+++ SOURCE DATA
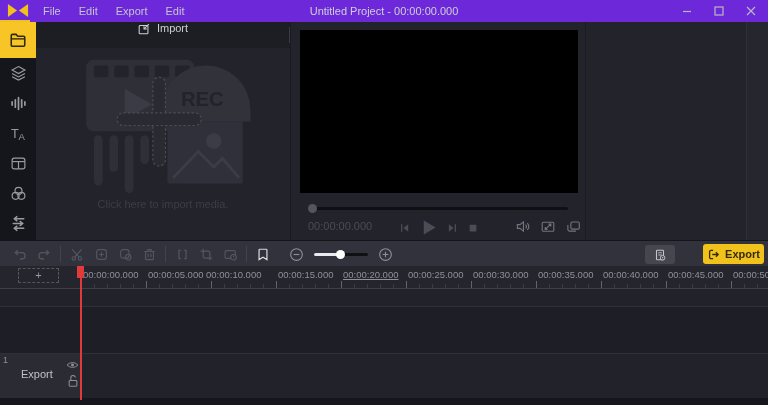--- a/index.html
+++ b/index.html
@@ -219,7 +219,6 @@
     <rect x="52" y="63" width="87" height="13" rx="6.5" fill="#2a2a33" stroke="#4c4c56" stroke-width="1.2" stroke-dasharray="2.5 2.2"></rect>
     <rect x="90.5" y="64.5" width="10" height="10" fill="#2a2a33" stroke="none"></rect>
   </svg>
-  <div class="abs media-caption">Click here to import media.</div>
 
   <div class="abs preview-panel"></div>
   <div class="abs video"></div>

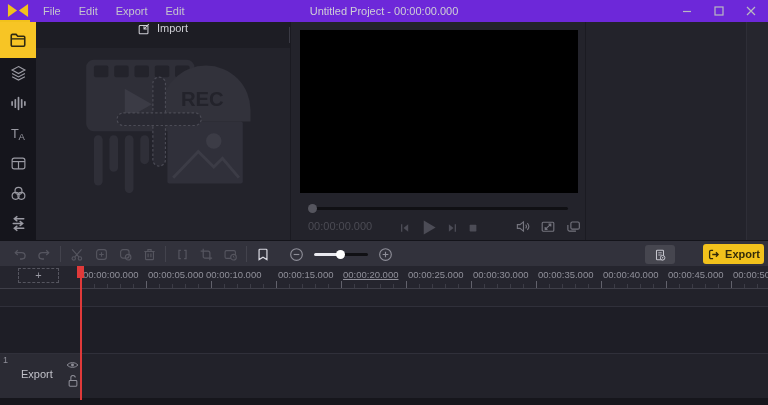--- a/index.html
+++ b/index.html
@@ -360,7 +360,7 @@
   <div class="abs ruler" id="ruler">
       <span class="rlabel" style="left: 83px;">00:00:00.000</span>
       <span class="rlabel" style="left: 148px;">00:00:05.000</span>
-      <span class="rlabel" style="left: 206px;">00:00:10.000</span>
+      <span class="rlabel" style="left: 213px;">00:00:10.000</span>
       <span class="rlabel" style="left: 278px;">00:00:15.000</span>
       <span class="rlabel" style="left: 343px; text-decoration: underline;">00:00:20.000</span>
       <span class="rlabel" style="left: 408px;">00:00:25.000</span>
++++++
+++ SOURCE DATA
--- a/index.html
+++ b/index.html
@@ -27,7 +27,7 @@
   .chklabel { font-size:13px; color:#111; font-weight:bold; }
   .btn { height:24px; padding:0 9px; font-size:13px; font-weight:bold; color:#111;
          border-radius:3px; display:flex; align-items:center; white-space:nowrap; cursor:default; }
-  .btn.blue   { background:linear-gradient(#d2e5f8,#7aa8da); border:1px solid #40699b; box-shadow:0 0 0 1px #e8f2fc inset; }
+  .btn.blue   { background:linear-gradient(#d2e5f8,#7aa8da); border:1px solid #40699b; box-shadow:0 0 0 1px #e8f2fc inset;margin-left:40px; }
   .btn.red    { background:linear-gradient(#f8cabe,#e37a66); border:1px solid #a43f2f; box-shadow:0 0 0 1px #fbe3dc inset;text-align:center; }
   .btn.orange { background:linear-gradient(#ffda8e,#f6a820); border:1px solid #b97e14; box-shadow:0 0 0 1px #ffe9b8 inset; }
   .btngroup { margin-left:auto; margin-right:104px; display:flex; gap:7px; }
++++++
WHAT NEEDS TO BE DONE
Write out each line above that contains the word "weight".

ANSWER TO THIS EXERCISE
   .chklabel { font-size:13px; color:#111; font-weight:bold; }
   .btn { height:24px; padding:0 9px; font-size:13px; font-weight:bold; color:#111;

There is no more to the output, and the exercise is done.